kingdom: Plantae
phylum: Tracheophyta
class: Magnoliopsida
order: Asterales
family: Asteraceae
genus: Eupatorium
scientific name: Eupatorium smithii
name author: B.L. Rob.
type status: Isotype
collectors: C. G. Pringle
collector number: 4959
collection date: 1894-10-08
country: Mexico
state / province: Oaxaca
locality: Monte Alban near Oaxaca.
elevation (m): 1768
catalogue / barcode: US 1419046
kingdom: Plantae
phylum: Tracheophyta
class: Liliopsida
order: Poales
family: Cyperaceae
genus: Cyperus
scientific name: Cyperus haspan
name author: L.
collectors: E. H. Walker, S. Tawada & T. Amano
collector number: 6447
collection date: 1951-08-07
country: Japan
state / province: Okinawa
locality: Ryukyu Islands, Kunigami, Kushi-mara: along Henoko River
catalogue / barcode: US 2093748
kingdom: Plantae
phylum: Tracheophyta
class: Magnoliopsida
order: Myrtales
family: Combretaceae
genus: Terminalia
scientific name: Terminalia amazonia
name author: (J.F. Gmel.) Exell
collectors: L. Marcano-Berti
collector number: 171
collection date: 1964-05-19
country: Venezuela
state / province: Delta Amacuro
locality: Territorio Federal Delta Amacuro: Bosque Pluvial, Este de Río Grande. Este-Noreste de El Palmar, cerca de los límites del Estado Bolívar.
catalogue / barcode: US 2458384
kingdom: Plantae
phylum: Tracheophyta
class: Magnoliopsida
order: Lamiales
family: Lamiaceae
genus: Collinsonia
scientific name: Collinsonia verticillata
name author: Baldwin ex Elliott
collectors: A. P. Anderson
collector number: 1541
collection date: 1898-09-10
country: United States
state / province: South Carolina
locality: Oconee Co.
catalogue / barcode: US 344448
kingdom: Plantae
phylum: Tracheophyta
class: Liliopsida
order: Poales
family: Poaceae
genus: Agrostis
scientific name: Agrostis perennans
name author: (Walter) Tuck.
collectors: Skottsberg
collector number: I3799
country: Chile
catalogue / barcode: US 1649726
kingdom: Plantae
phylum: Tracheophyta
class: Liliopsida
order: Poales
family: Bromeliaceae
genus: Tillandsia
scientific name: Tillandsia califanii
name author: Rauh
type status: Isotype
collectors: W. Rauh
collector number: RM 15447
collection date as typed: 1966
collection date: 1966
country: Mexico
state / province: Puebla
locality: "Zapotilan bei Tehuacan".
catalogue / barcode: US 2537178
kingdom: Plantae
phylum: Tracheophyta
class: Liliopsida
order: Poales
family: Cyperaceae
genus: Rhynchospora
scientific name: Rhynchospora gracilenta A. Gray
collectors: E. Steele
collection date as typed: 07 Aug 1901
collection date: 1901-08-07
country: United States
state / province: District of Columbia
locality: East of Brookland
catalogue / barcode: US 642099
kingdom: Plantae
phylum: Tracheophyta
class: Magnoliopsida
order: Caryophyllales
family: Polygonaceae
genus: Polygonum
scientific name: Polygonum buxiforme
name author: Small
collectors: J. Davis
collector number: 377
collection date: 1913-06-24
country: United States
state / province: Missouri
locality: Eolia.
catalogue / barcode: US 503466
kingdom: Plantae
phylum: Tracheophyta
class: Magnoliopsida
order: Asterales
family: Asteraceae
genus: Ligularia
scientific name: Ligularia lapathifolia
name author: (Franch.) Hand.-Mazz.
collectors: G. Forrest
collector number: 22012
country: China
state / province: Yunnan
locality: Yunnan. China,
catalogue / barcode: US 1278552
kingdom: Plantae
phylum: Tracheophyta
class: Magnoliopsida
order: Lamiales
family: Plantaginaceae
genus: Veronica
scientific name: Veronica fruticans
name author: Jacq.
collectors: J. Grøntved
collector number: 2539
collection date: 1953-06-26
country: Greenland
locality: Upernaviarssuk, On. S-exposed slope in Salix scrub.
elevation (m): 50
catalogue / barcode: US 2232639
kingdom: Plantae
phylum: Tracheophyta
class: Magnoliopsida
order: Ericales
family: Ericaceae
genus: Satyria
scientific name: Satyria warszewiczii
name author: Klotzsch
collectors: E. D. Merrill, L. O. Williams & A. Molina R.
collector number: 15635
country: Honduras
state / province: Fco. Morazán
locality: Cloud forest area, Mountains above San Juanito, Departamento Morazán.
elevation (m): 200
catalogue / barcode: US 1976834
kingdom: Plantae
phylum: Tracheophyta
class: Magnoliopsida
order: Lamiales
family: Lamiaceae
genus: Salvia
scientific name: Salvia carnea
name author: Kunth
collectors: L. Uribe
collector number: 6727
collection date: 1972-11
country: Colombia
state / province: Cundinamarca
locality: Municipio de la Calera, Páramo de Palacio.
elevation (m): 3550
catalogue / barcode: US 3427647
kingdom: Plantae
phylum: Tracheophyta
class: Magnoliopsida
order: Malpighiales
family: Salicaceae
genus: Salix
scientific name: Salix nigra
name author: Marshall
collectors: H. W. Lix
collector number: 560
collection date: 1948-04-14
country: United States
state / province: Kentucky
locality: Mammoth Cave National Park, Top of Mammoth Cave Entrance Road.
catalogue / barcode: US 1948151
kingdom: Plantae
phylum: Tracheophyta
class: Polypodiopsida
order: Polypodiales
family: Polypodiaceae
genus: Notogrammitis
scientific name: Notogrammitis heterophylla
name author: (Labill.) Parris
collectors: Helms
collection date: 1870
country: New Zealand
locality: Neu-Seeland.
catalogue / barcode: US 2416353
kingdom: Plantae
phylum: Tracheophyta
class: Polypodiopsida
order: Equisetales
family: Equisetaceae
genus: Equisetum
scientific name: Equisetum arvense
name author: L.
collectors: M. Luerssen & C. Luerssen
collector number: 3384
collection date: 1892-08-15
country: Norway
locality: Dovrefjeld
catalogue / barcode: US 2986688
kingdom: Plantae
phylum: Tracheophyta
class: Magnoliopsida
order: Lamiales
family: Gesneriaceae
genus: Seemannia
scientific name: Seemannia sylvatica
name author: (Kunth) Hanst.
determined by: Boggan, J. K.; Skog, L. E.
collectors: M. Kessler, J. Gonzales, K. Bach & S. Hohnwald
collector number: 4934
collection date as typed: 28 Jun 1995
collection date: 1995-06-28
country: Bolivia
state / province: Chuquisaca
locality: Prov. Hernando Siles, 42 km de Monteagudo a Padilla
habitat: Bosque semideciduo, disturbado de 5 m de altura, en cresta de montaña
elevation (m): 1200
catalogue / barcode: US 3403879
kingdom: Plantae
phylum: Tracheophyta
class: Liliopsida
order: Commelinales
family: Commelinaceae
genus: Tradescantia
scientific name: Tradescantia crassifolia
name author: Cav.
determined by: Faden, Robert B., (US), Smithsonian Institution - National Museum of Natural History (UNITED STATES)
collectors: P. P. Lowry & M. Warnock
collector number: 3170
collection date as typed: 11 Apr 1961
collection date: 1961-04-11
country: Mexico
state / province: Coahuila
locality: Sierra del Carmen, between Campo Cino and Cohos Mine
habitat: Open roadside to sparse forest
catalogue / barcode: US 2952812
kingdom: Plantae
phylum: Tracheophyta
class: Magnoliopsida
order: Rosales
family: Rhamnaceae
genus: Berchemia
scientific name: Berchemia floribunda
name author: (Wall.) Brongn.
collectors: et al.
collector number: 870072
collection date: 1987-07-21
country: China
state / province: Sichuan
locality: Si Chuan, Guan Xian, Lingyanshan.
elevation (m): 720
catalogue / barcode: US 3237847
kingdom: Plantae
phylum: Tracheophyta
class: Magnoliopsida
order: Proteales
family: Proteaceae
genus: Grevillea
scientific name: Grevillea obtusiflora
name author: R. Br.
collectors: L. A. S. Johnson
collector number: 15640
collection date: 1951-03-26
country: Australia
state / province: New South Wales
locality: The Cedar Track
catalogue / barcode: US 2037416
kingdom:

────────────────

What you should do: Rewrite all the entries above with "state / province" changed to "region" wherever it occurs, keeping everything else the same.

Exercise solution:
kingdom: Plantae
phylum: Tracheophyta
class: Magnoliopsida
order: Asterales
family: Asteraceae
genus: Eupatorium
scientific name: Eupatorium smithii
name author: B.L. Rob.
type status: Isotype
collectors: C. G. Pringle
collector number: 4959
collection date: 1894-10-08
country: Mexico
region: Oaxaca
locality: Monte Alban near Oaxaca.
elevation (m): 1768
catalogue / barcode: US 1419046
kingdom: Plantae
phylum: Tracheophyta
class: Liliopsida
order: Poales
family: Cyperaceae
genus: Cyperus
scientific name: Cyperus haspan
name author: L.
collectors: E. H. Walker, S. Tawada & T. Amano
collector number: 6447
collection date: 1951-08-07
country: Japan
region: Okinawa
locality: Ryukyu Islands, Kunigami, Kushi-mara: along Henoko River
catalogue / barcode: US 2093748
kingdom: Plantae
phylum: Tracheophyta
class: Magnoliopsida
order: Myrtales
family: Combretaceae
genus: Terminalia
scientific name: Terminalia amazonia
name author: (J.F. Gmel.) Exell
collectors: L. Marcano-Berti
collector number: 171
collection date: 1964-05-19
country: Venezuela
region: Delta Amacuro
locality: Territorio Federal Delta Amacuro: Bosque Pluvial, Este de Río Grande. Este-Noreste de El Palmar, cerca de los límites del Estado Bolívar.
catalogue / barcode: US 2458384
kingdom: Plantae
phylum: Tracheophyta
class: Magnoliopsida
order: Lamiales
family: Lamiaceae
genus: Collinsonia
scientific name: Collinsonia verticillata
name author: Baldwin ex Elliott
collectors: A. P. Anderson
collector number: 1541
collection date: 1898-09-10
country: United States
region: South Carolina
locality: Oconee Co.
catalogue / barcode: US 344448
kingdom: Plantae
phylum: Tracheophyta
class: Liliopsida
order: Poales
family: Poaceae
genus: Agrostis
scientific name: Agrostis perennans
name author: (Walter) Tuck.
collectors: Skottsberg
collector number: I3799
country: Chile
catalogue / barcode: US 1649726
kingdom: Plantae
phylum: Tracheophyta
class: Liliopsida
order: Poales
family: Bromeliaceae
genus: Tillandsia
scientific name: Tillandsia califanii
name author: Rauh
type status: Isotype
collectors: W. Rauh
collector number: RM 15447
collection date as typed: 1966
collection date: 1966
country: Mexico
region: Puebla
locality: "Zapotilan bei Tehuacan".
catalogue / barcode: US 2537178
kingdom: Plantae
phylum: Tracheophyta
class: Liliopsida
order: Poales
family: Cyperaceae
genus: Rhynchospora
scientific name: Rhynchospora gracilenta A. Gray
collectors: E. Steele
collection date as typed: 07 Aug 1901
collection date: 1901-08-07
country: United States
region: District of Columbia
locality: East of Brookland
catalogue / barcode: US 642099
kingdom: Plantae
phylum: Tracheophyta
class: Magnoliopsida
order: Caryophyllales
family: Polygonaceae
genus: Polygonum
scientific name: Polygonum buxiforme
name author: Small
collectors: J. Davis
collector number: 377
collection date: 1913-06-24
country: United States
region: Missouri
locality: Eolia.
catalogue / barcode: US 503466
kingdom: Plantae
phylum: Tracheophyta
class: Magnoliopsida
order: Asterales
family: Asteraceae
genus: Ligularia
scientific name: Ligularia lapathifolia
name author: (Franch.) Hand.-Mazz.
collectors: G. Forrest
collector number: 22012
country: China
region: Yunnan
locality: Yunnan. China,
catalogue / barcode: US 1278552
kingdom: Plantae
phylum: Tracheophyta
class: Magnoliopsida
order: Lamiales
family: Plantaginaceae
genus: Veronica
scientific name: Veronica fruticans
name author: Jacq.
collectors: J. Grøntved
collector number: 2539
collection date: 1953-06-26
country: Greenland
locality: Upernaviarssuk, On. S-exposed slope in Salix scrub.
elevation (m): 50
catalogue / barcode: US 2232639
kingdom: Plantae
phylum: Tracheophyta
class: Magnoliopsida
order: Ericales
family: Ericaceae
genus: Satyria
scientific name: Satyria warszewiczii
name author: Klotzsch
collectors: E. D. Merrill, L. O. Williams & A. Molina R.
collector number: 15635
country: Honduras
region: Fco. Morazán
locality: Cloud forest area, Mountains above San Juanito, Departamento Morazán.
elevation (m): 200
catalogue / barcode: US 1976834
kingdom: Plantae
phylum: Tracheophyta
class: Magnoliopsida
order: Lamiales
family: Lamiaceae
genus: Salvia
scientific name: Salvia carnea
name author: Kunth
collectors: L. Uribe
collector number: 6727
collection date: 1972-11
country: Colombia
region: Cundinamarca
locality: Municipio de la Calera, Páramo de Palacio.
elevation (m): 3550
catalogue / barcode: US 3427647
kingdom: Plantae
phylum: Tracheophyta
class: Magnoliopsida
order: Malpighiales
family: Salicaceae
genus: Salix
scientific name: Salix nigra
name author: Marshall
collectors: H. W. Lix
collector number: 560
collection date: 1948-04-14
country: United States
region: Kentucky
locality: Mammoth Cave National Park, Top of Mammoth Cave Entrance Road.
catalogue / barcode: US 1948151
kingdom: Plantae
phylum: Tracheophyta
class: Polypodiopsida
order: Polypodiales
family: Polypodiaceae
genus: Notogrammitis
scientific name: Notogrammitis heterophylla
name author: (Labill.) Parris
collectors: Helms
collection date: 1870
country: New Zealand
locality: Neu-Seeland.
catalogue / barcode: US 2416353
kingdom: Plantae
phylum: Tracheophyta
class: Polypodiopsida
order: Equisetales
family: Equisetaceae
genus: Equisetum
scientific name: Equisetum arvense
name author: L.
collectors: M. Luerssen & C. Luerssen
collector number: 3384
collection date: 1892-08-15
country: Norway
locality: Dovrefjeld
catalogue / barcode: US 2986688
kingdom: Plantae
phylum: Tracheophyta
class: Magnoliopsida
order: Lamiales
family: Gesneriaceae
genus: Seemannia
scientific name: Seemannia sylvatica
name author: (Kunth) Hanst.
determined by: Boggan, J. K.; Skog, L. E.
collectors: M. Kessler, J. Gonzales, K. Bach & S. Hohnwald
collector number: 4934
collection date as typed: 28 Jun 1995
collection date: 1995-06-28
country: Bolivia
region: Chuquisaca
locality: Prov. Hernando Siles, 42 km de Monteagudo a Padilla
habitat: Bosque semideciduo, disturbado de 5 m de altura, en cresta de montaña
elevation (m): 1200
catalogue / barcode: US 3403879
kingdom: Plantae
phylum: Tracheophyta
class: Liliopsida
order: Commelinales
family: Commelinaceae
genus: Tradescantia
scientific name: Tradescantia crassifolia
name author: Cav.
determined by: Faden, Robert B., (US), Smithsonian Institution - National Museum of Natural History (UNITED STATES)
collectors: P. P. Lowry & M. Warnock
collector number: 3170
collection date as typed: 11 Apr 1961
collection date: 1961-04-11
country: Mexico
region: Coahuila
locality: Sierra del Carmen, between Campo Cino and Cohos Mine
habitat: Open roadside to sparse forest
catalogue / barcode: US 2952812
kingdom: Plantae
phylum: Tracheophyta
class: Magnoliopsida
order: Rosales
family: Rhamnaceae
genus: Berchemia
scientific name: Berchemia floribunda
name author: (Wall.) Brongn.
collectors: et al.
collector number: 870072
collection date: 1987-07-21
country: China
region: Sichuan
locality: Si Chuan, Guan Xian, Lingyanshan.
elevation (m): 720
catalogue / barcode: US 3237847
kingdom: Plantae
phylum: Tracheophyta
class: Magnoliopsida
order: Proteales
family: Proteaceae
genus: Grevillea
scientific name: Grevillea obtusiflora
name author: R. Br.
collectors: L. A. S. Johnson
collector number: 15640
collection date: 1951-03-26
country: Australia
region: New South Wales
locality: The Cedar Track
catalogue / barcode: US 2037416
kingdom:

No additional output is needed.